◆ Task to complete
After locating the line that contains "Page size: 1500x844." in the records below, write out exactly that line and each line after it through the one that contains "Rendered at 2000 by 1125 pixels.", and nothing else.

◆ Provided information
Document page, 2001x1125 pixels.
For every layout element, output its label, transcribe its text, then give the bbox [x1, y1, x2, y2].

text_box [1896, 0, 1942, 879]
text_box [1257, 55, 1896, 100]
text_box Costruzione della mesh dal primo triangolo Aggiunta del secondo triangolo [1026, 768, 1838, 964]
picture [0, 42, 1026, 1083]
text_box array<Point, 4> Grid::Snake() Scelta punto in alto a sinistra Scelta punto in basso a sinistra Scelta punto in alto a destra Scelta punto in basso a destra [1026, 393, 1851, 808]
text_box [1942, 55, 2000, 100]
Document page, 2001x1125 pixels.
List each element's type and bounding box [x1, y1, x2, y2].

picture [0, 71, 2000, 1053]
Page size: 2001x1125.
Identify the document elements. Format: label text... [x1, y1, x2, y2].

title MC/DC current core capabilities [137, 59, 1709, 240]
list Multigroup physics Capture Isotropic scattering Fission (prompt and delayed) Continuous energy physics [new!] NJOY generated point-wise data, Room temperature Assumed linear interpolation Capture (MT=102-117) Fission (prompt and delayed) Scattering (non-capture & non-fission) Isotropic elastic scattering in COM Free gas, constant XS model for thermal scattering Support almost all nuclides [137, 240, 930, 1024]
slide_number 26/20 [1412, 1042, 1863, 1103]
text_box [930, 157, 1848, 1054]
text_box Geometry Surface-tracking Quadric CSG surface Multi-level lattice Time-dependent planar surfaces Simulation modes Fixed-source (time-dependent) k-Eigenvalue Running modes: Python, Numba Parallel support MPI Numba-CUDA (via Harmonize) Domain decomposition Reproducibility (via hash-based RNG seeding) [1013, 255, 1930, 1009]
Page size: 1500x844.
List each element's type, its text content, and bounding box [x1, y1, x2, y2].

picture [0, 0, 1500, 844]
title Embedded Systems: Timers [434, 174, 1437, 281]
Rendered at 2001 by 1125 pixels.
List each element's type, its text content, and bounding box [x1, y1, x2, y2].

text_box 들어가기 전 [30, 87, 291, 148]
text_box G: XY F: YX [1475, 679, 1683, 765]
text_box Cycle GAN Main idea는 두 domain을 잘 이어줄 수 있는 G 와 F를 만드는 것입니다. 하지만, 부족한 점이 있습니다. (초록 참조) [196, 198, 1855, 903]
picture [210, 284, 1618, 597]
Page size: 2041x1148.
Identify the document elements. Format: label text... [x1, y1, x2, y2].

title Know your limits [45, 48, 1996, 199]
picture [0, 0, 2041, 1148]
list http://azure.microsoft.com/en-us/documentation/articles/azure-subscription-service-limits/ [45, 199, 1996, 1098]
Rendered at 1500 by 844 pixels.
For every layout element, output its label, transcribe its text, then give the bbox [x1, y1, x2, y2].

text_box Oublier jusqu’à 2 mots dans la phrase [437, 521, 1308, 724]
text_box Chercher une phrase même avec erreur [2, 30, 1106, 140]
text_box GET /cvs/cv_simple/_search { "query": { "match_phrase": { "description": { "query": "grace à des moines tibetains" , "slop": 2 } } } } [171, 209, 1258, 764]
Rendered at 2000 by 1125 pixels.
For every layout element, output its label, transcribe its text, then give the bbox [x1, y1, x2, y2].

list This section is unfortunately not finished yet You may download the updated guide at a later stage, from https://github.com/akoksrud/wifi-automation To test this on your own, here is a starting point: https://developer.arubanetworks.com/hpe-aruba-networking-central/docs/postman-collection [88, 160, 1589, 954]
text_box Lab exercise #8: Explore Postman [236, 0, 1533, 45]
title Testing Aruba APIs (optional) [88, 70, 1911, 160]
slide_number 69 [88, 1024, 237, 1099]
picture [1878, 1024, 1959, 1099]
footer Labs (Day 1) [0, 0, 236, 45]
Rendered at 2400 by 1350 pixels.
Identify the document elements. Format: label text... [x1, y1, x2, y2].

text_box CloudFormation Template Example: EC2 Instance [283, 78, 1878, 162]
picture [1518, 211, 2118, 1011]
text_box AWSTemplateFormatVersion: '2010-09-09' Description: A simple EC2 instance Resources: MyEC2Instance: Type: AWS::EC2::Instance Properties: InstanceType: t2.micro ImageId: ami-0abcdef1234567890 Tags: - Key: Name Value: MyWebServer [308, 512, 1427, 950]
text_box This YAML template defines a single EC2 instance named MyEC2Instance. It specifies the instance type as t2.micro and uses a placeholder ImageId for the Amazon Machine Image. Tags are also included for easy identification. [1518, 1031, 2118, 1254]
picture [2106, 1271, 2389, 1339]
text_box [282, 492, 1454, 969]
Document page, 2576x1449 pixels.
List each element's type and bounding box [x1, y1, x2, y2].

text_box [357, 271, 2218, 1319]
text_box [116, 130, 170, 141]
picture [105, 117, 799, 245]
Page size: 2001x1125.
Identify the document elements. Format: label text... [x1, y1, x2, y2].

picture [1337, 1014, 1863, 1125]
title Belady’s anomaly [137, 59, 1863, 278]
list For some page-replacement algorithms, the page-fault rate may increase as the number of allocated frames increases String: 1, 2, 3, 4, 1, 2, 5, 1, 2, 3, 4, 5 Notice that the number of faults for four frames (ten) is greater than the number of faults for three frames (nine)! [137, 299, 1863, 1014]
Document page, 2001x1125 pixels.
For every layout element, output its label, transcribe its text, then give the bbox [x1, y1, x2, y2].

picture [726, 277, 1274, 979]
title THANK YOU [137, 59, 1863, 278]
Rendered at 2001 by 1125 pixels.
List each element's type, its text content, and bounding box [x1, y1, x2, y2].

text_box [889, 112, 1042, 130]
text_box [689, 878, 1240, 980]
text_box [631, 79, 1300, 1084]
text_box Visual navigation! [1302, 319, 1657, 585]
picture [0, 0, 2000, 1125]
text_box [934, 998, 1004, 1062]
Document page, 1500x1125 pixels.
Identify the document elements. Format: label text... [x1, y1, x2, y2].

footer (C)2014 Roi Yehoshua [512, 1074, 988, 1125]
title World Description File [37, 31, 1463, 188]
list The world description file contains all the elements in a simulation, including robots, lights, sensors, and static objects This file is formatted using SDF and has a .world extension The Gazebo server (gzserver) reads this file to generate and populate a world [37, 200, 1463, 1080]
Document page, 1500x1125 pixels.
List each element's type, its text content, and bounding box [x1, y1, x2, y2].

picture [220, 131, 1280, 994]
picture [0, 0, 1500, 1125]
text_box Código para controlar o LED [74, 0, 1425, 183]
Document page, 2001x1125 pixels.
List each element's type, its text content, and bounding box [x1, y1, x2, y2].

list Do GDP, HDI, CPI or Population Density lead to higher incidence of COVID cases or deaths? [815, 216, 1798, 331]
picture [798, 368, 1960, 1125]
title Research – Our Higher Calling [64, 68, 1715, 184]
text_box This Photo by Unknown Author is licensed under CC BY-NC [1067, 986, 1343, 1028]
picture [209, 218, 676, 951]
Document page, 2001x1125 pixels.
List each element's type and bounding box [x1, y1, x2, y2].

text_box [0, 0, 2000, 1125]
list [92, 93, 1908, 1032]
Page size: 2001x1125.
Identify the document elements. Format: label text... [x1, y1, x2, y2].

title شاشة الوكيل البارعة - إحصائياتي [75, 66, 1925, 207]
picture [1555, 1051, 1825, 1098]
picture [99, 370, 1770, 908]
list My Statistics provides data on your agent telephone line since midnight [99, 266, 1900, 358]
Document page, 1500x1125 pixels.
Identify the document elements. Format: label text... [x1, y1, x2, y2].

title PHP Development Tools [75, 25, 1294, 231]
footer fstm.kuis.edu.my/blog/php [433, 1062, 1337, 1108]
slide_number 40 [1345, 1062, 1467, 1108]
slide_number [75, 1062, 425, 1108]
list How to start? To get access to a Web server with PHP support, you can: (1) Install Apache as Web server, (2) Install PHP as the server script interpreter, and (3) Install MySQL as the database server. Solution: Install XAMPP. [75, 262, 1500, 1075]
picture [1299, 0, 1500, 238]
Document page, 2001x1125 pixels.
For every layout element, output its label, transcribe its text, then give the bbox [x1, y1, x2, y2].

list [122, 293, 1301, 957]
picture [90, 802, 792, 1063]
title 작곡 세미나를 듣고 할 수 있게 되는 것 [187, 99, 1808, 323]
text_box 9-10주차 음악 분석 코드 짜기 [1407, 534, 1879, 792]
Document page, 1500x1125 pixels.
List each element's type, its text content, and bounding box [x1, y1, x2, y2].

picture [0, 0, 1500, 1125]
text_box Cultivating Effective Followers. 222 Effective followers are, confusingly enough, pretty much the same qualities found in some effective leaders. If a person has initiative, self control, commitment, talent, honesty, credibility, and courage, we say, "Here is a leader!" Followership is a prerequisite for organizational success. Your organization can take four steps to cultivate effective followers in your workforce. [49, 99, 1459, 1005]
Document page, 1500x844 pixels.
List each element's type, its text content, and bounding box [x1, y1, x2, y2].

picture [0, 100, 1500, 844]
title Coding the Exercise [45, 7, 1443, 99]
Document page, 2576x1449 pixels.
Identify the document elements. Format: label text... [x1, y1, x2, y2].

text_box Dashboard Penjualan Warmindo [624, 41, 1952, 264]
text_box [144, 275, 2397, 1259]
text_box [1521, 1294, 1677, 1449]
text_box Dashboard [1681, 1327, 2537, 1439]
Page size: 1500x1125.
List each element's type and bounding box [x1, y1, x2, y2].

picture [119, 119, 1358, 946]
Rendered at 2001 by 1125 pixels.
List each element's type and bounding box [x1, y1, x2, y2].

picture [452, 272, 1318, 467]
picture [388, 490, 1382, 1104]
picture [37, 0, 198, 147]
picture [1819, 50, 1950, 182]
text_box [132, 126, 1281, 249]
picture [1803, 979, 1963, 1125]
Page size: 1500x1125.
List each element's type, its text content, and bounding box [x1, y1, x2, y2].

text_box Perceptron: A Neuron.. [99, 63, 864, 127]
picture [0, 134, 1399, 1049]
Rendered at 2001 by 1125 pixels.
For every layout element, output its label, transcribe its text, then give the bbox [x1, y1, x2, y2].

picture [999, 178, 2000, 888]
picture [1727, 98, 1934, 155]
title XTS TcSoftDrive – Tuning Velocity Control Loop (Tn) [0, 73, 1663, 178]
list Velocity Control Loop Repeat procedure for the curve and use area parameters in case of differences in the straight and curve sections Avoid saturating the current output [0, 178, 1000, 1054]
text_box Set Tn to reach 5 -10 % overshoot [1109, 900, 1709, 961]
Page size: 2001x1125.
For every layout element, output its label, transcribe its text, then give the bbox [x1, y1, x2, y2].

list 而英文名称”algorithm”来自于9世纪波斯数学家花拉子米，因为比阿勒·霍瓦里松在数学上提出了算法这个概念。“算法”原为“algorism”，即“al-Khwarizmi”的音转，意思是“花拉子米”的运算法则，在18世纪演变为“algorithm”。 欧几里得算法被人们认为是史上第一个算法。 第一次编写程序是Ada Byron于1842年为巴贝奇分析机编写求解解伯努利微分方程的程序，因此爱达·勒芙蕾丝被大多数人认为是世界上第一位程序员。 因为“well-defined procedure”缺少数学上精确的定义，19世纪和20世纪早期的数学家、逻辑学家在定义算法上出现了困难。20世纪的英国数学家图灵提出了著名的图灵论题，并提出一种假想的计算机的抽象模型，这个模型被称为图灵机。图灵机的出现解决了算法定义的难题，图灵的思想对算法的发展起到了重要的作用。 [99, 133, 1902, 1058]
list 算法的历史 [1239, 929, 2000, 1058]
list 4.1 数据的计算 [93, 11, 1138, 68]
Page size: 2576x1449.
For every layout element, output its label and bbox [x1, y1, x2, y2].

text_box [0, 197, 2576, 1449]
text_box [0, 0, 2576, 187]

◆ Answer to this problem
Page size: 1500x844.
List each element's type, its text content, and bounding box [x1, y1, x2, y2].

picture [0, 0, 1500, 844]
title Embedded Systems: Timers [434, 174, 1437, 281]
Rendered at 2001 by 1125 pixels.
List each element's type, its text content, and bounding box [x1, y1, x2, y2].

text_box 들어가기 전 [30, 87, 291, 148]
text_box G: XY F: YX [1475, 679, 1683, 765]
text_box Cycle GAN Main idea는 두 domain을 잘 이어줄 수 있는 G 와 F를 만드는 것입니다. 하지만, 부족한 점이 있습니다. (초록 참조) [196, 198, 1855, 903]
picture [210, 284, 1618, 597]
Page size: 2041x1148.
Identify the document elements. Format: label text... [x1, y1, x2, y2].

title Know your limits [45, 48, 1996, 199]
picture [0, 0, 2041, 1148]
list http://azure.microsoft.com/en-us/documentation/articles/azure-subscription-service-limits/ [45, 199, 1996, 1098]
Rendered at 1500 by 844 pixels.
For every layout element, output its label, transcribe its text, then give the bbox [x1, y1, x2, y2].

text_box Oublier jusqu’à 2 mots dans la phrase [437, 521, 1308, 724]
text_box Chercher une phrase même avec erreur [2, 30, 1106, 140]
text_box GET /cvs/cv_simple/_search { "query": { "match_phrase": { "description": { "query": "grace à des moines tibetains" , "slop": 2 } } } } [171, 209, 1258, 764]
Rendered at 2000 by 1125 pixels.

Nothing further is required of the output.